If A is a linear transformation from vector space V to itself and {e1, e2, ..., en} is a basis for V, you can find the matrix representation for A by applying to each of the basis vectors in turn. For example, suppose the matrix representation of A, in that basis, is
\left[\begin{array}{ccc}a_{11} & a_{12} & a{13} \\ a_{21} & a_{22} & a_{23} \\ a_{31} & a{32} & a_{33}\end{array}\right]

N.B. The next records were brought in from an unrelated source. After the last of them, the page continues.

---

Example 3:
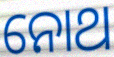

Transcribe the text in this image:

ନୋଥ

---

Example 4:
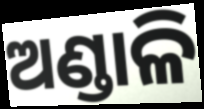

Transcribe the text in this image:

ଅଣ୍ଡାଳି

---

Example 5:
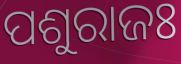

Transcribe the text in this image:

ପଶୁରାଜଃ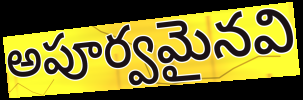
అపూర్వమైనవిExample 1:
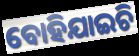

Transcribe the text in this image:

ବୋହିଯାଇଚି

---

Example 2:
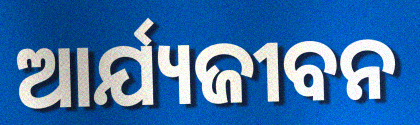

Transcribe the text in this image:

ଆର୍ଯ୍ୟଜୀବନ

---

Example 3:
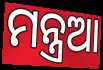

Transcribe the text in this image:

ମନ୍ତ୍ରଆ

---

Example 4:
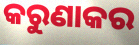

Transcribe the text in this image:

କରୁଣାକର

then, since the array representation of the basis vectors is just [1, 0, 0], [0, 1, 0], [0, 0 , 1], Applying A to e1 is just
\left[\begin{array}{ccc}a_{11} & a_{12} & a{13} \\ a_{21} & a_{22} & a_{23} \\ a_{31} & a{32} & a_{33}\end{array}\right]\left[\begin{array}{c} 1 \\ 0 \\ 0\end{array}\left]= \left[\begin{array}{c} a_{11} \\ a_{21} \\ a_{31}\end{array}\right]
That is, applying A to e1 tells us what the first column is, e2, the second column, etc.

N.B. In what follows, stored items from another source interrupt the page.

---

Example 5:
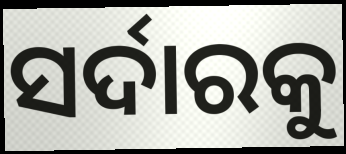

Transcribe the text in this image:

ସର୍ଦାରକୁ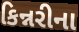
કિન્નરીના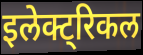
इलेक्ट्रिकलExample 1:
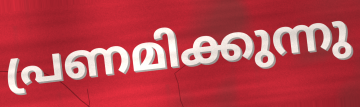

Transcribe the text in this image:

പ്രണമിക്കുന്നു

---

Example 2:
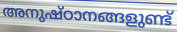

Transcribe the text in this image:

അനുഷ്ഠാനങ്ങളുണ്ട്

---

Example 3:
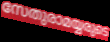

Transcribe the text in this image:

സേതുരാമയ്യരുടെ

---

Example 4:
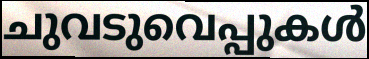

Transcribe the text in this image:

ചുവടുവെപ്പുകൾ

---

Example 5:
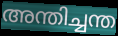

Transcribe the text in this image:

അന്തിച്ചന്തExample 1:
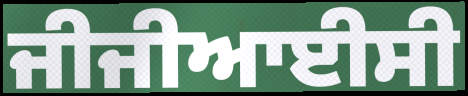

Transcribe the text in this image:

ਜੀਜੀਆਈਸੀ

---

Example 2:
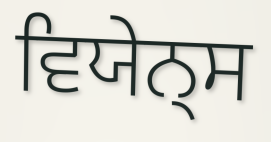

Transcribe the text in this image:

ਵਿਯੇਨ੍ਸ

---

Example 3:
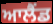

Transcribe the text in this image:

ਆਲੈਂਡ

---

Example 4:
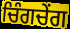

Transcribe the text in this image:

ਚਿੰਗਚੇਂਗ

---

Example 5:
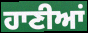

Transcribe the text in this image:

ਹਾਣੀਆਂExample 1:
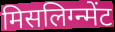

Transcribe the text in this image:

मिसलिग्न्मेंट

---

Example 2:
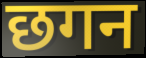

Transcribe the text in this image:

छगन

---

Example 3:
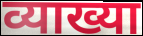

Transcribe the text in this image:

व्याख्या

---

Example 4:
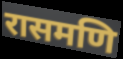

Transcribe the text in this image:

रासमणि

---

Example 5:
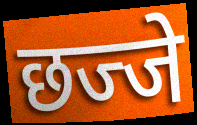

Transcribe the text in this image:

छज्जे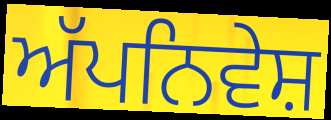
ਅੱਪਨਿਵੇਸ਼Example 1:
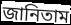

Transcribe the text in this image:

জানিতাম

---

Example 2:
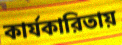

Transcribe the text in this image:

কার্যকারিতায়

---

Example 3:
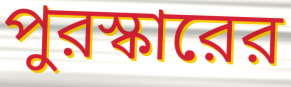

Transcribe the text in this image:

পুরস্কারের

The standard basis for R2 is {[1 0], [0 1]}. Applying A to [1 0] gives [0 -1] and applying A to [0 1] is [0 -1] and to [0 1], [-1 0] so the matrix is
\left[\begin{array}{cc} 0 & -1 \\-1 & 0\end{array}\right]
However, if we use basis {[0 1],[1 0]}, that is the same vectors but in different order, that swaps the columns for A:
\left[\begin{array}{cc} -1 & 0 \\0 & -1\end{array}\right]
In the first example, e1= [1 0], e2= [0 1]. In the second example, e1= [0 1], e2= [1 0].
Same vector space, same linear transformation, same vectors in each basis but, because the order or basis vectors is different, different bases and so different matrices.